* **本文**
--------------------

ミシュランへの道 やきとりや人生8

どこの店にもない「〇〇〇」オリジナルの焼き鳥メニューは数多くあった。その数々がお世辞ではないが、すべておいしかった。


この評判が代々木界隈に行き渡り、近所に住んでいる住民や、噂を聞きつけた近所の大企業の人たちも、よくお店に来店した。このころは、予約が1ヶ月待ちとかで繁盛していた。


やがて「〇〇〇」は、数人のアルバイトも入り、スタッフも充実した。アルバイトに地酒の銘柄と特徴を覚えさせた。時給が良かったので、募集してはすぐに応募に来た。


大学生のアルバイトは都合が悪くなると、友人や後輩をアルバイトに来させた。そんなフレンドリーな関係だった。Oさんのホテル仕込みのサービスも教え、そんなサービスがお客さんに気に入られた。


お客さんには注文もしていない?ハーゲンダッツや手作りケーキ、郷里の北海道の特産品などを出していた。(もちろんサービス)接客でも、汗を拭いながら対応していた。


そんなフレンドリーな接客が客さんに受けていた。巨漢の◯さんは、毎日狭い厨房と店内を汗だくになって動いていた。


その当時の頃を思い出すと、閉店してレジを見ると「1万円札があふれんばかりにあった」と言う。消費税前のことだ。消費税がなかった分、中小企業は売り上げが全部収益になっていた。


それで中小企業は元気だった。それが橋本龍太郎政権の時期に、消費税3%という重税の始まりだった。この消費税が日本全国の中小企業に大打撃を与えた。


お店も開業当初は消費税がなかった分、がっぽがっぽ稼げていたのだ。それが消費税導入と同時に右肩下がりになったのは言うまでもない。


この下降現象は「○○○」に限ったことではなく、飲食店は致命的な売り上げ減の税金だった。


個人商店はこれにより淘汰され、この頃から倒産がじわじわとまん延していた。それまでの倒産とは違う意味で。


それは経営者が努力すればなんとかなった世界だったが、消費税導入は、今まで経験したことのない経済システムに中小企業はさらされていった。

--------------------

* **エントリー一覧**

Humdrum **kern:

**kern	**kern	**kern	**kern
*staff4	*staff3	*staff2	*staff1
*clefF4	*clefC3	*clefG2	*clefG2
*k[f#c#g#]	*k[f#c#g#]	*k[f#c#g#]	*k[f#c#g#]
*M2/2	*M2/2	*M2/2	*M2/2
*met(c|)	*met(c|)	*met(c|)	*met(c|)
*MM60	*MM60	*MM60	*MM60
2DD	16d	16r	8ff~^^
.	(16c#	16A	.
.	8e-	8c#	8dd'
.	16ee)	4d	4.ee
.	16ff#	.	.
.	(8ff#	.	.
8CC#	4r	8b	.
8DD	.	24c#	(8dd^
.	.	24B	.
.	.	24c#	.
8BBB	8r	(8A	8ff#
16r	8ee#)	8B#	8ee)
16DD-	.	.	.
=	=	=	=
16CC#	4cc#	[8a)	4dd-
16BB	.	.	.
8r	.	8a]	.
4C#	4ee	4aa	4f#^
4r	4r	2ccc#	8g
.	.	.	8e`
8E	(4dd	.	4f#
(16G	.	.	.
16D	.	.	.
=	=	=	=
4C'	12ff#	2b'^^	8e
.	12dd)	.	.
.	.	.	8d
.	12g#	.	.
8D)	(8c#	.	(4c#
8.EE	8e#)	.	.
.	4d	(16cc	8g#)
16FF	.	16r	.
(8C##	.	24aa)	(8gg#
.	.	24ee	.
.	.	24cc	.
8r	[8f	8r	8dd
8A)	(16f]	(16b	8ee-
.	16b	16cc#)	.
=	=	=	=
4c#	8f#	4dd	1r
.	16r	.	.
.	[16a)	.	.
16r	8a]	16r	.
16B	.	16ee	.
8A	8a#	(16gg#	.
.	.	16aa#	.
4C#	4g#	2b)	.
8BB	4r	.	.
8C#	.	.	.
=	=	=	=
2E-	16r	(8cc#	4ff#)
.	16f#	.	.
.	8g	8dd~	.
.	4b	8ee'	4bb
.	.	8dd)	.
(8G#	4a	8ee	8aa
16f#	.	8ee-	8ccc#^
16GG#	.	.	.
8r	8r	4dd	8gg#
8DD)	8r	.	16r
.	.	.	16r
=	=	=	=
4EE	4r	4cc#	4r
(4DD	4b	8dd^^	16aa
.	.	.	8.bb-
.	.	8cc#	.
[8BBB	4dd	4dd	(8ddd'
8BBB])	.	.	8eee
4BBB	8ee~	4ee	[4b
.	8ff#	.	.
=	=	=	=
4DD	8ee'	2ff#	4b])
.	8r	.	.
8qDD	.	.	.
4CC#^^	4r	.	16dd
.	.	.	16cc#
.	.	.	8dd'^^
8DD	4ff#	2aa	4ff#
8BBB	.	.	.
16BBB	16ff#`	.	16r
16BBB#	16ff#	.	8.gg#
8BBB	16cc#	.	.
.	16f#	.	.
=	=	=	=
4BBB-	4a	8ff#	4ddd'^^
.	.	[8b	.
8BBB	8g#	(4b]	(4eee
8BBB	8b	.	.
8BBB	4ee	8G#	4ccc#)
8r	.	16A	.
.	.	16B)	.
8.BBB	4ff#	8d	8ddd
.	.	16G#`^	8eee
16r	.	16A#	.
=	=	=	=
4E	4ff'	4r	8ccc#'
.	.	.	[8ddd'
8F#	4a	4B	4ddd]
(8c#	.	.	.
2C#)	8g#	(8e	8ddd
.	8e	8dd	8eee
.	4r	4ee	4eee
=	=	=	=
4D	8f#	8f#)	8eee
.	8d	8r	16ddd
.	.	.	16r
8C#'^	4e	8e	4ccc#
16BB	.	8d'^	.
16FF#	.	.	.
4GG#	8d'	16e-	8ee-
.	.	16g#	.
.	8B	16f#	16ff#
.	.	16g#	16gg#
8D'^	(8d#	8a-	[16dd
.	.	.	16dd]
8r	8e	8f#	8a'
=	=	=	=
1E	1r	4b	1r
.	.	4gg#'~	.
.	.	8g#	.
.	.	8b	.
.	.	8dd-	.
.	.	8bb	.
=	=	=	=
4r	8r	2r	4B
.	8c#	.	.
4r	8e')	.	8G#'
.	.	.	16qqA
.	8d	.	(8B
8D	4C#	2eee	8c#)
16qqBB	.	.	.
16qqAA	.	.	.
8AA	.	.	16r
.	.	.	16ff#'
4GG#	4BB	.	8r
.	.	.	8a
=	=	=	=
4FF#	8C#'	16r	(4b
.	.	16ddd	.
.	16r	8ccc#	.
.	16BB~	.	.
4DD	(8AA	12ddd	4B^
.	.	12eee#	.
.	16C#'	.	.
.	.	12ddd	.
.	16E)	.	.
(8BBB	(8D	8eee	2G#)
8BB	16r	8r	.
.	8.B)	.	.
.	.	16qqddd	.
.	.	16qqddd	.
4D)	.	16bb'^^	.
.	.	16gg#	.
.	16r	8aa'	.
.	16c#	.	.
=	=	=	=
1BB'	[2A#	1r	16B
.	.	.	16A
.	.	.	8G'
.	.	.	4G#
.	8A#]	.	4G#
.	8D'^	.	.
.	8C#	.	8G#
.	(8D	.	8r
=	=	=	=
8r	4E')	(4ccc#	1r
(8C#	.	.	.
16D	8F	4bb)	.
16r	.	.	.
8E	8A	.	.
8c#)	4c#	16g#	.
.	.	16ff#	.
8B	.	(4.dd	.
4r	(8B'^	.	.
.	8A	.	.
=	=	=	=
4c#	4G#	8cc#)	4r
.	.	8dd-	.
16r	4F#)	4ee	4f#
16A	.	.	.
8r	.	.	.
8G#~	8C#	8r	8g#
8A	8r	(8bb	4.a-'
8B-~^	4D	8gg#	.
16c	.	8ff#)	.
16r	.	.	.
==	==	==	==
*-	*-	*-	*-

--------------------

* **作業内容**
本文の「お客さんには注文もしていない」から「上げが全部収益になっていた。」までを、一字一句変えずに引用せよ。 本文の記述だけを根拠として取り組むこと。

* **演習解答**
お客さんには注文もしていない?ハーゲンダッツや手作りケーキ、郷里の北海道の特産品などを出していた。(もちろんサービス)接客でも、汗を拭いながら対応していた。


そんなフレンドリーな接客が客さんに受けていた。巨漢の◯さんは、毎日狭い厨房と店内を汗だくになって動いていた。


その当時の頃を思い出すと、閉店してレジを見ると「1万円札があふれんばかりにあった」と言う。消費税前のことだ。消費税がなかった分、中小企業は売り上げが全部収益になっていた。